● Your assignment:
Pictures in the records below are skipped; the rest is copied exactly.

(Source data Opens)

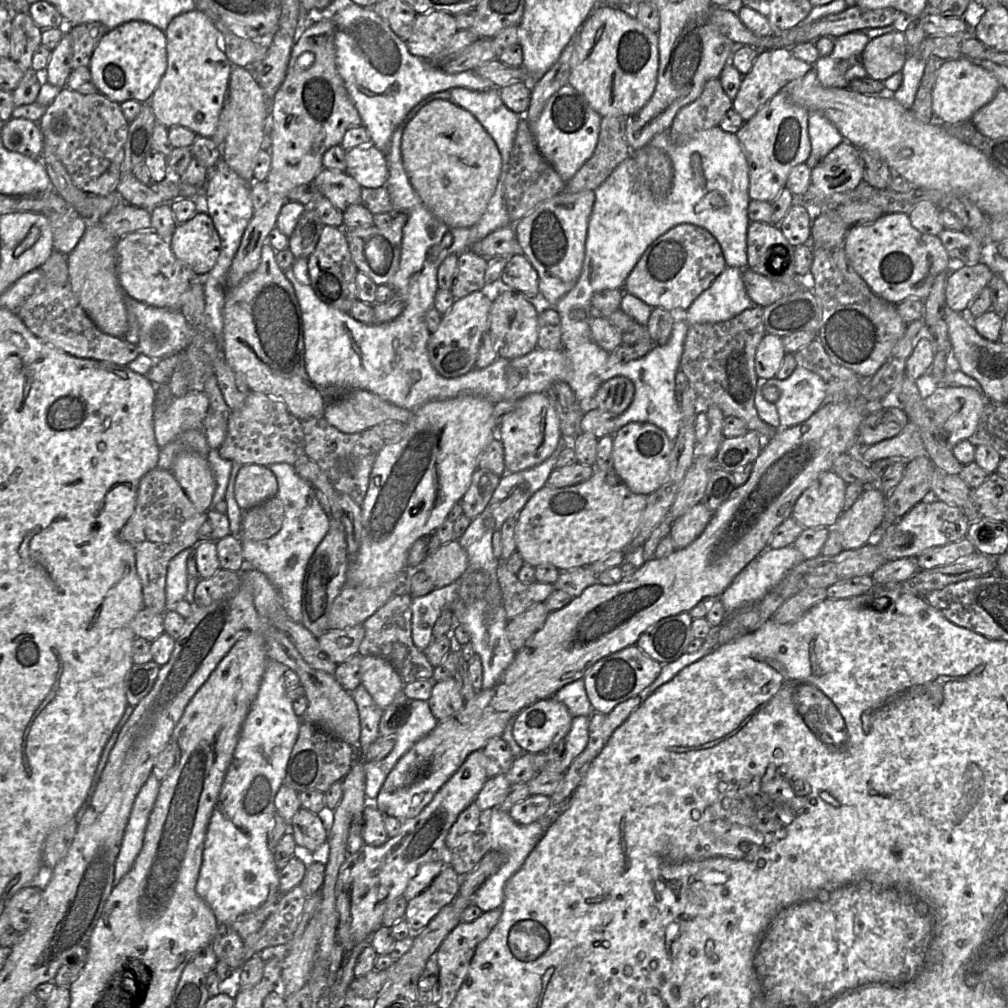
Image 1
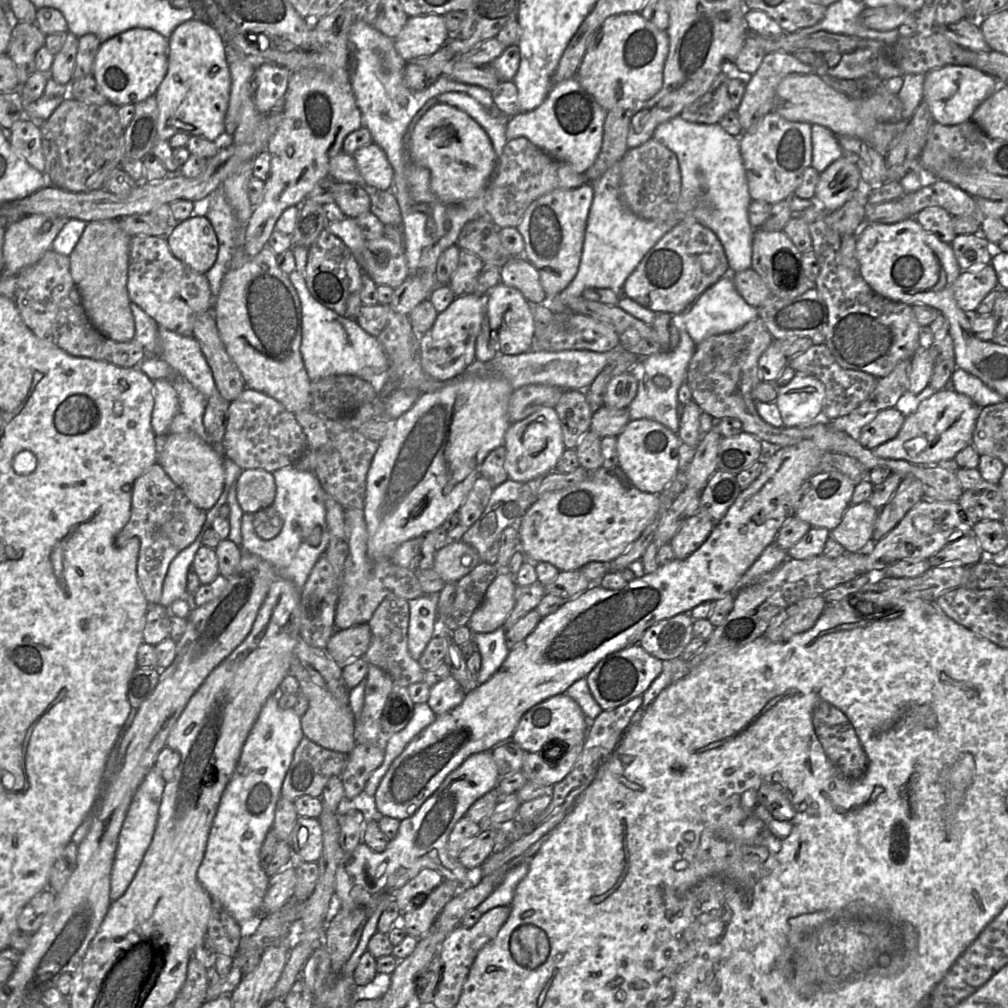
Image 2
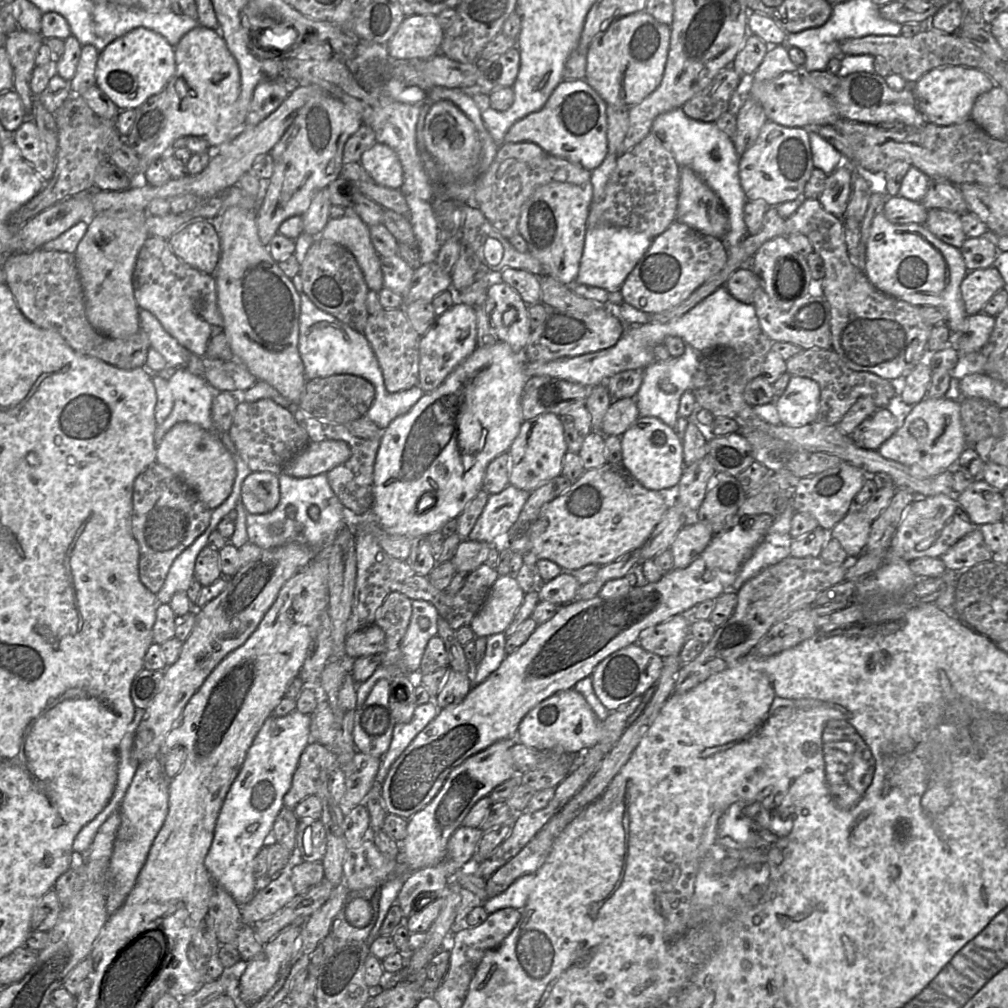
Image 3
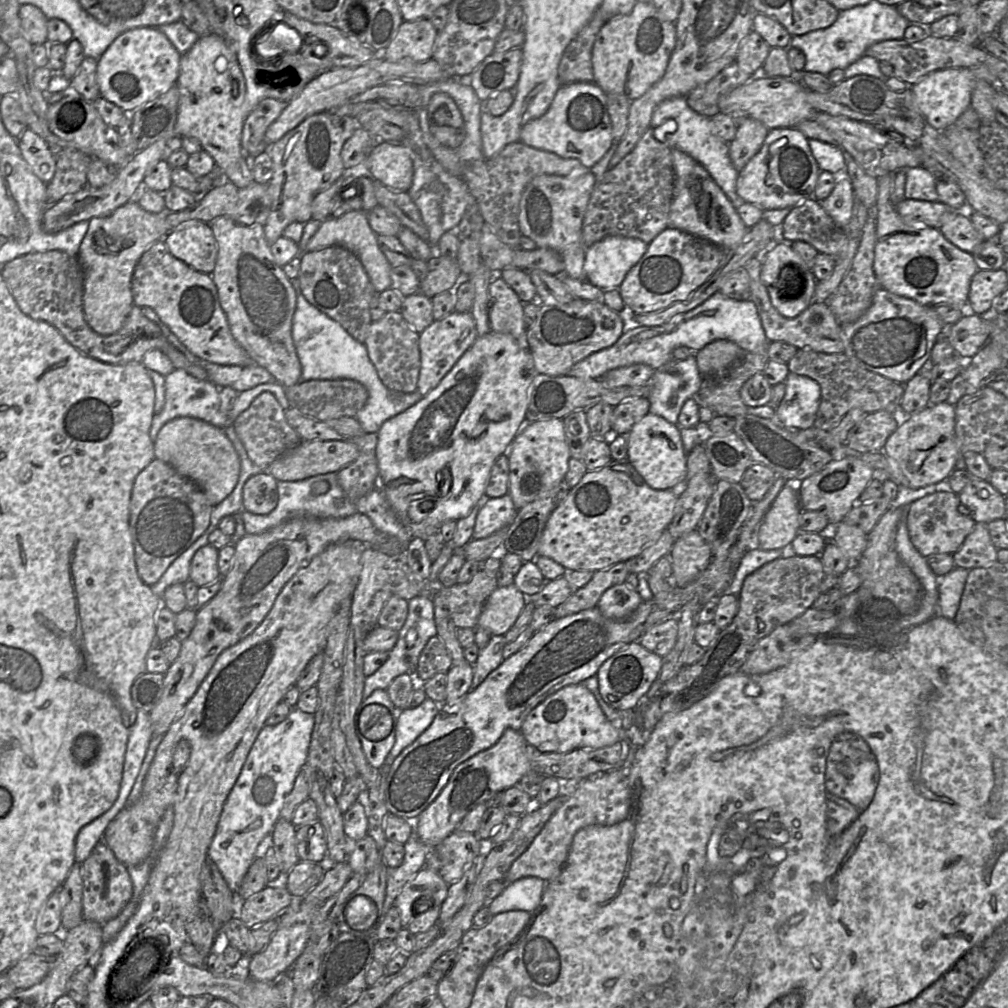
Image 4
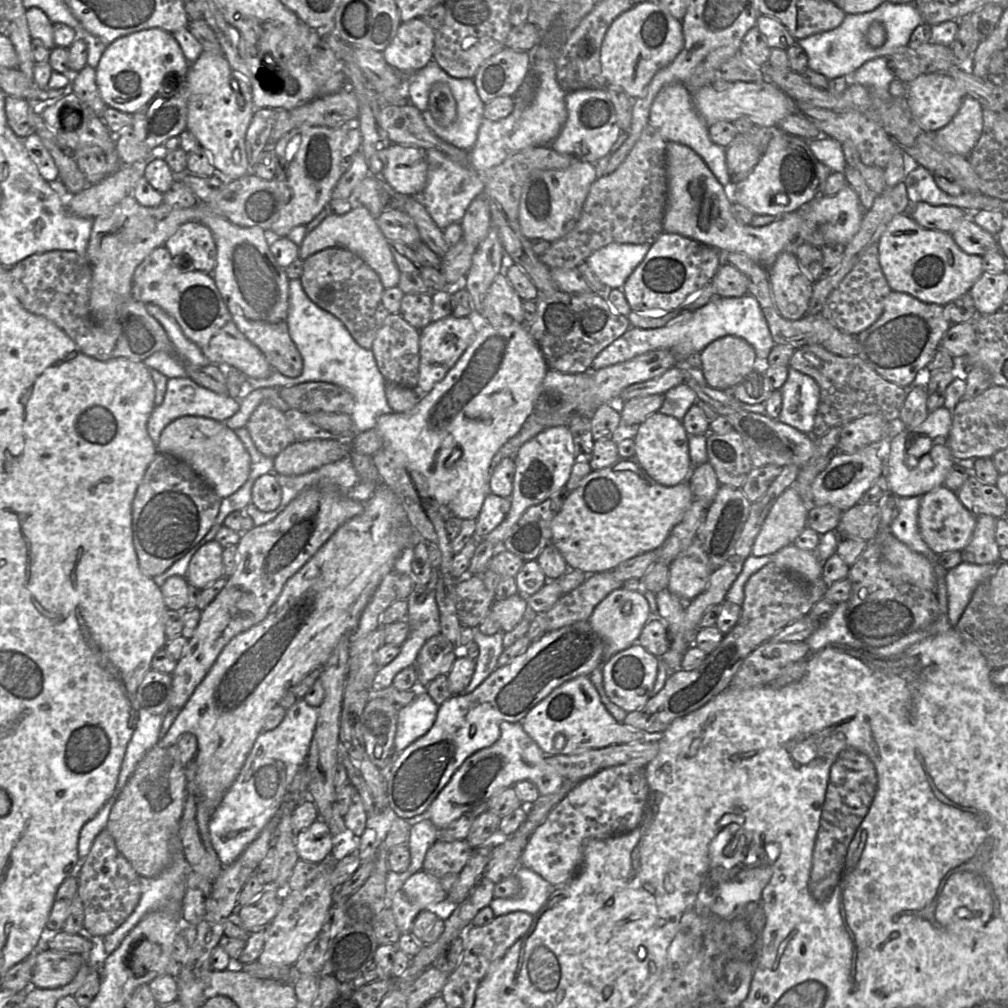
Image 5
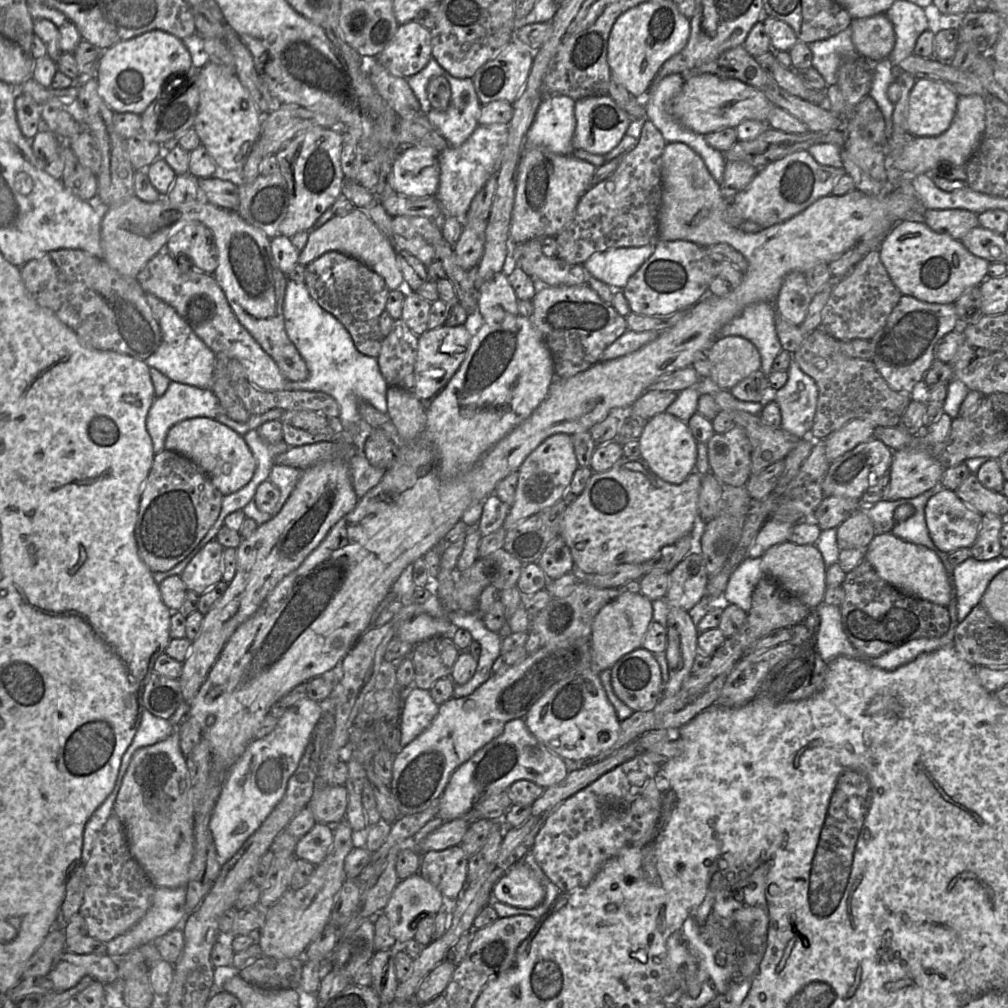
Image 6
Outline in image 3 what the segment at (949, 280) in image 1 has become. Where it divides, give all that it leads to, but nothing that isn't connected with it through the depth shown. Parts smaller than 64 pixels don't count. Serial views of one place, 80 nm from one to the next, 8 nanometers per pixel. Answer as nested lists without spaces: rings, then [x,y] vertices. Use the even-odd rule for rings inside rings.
[[[994,266],[968,271],[960,285],[967,316],[981,313],[987,301],[1004,286],[1002,275]]]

(Source data Closes)

● Output of the exercise:
Image 1
Image 2
Image 3
Image 4
Image 5
Image 6
Outline in image 3 what the segment at (949, 280) in image 1 has become. Where it divides, give all that it leads to, but nothing that isn't connected with it through the depth shown. Parts smaller than 64 pixels don't count. Serial views of one place, 80 nm from one to the next, 8 nanometers per pixel. Answer as nested lists without spaces: rings, then [x,y] vertices. Use the even-odd rule for rings inside rings.
[[[994,266],[968,271],[960,285],[967,316],[981,313],[987,301],[1004,286],[1002,275]]]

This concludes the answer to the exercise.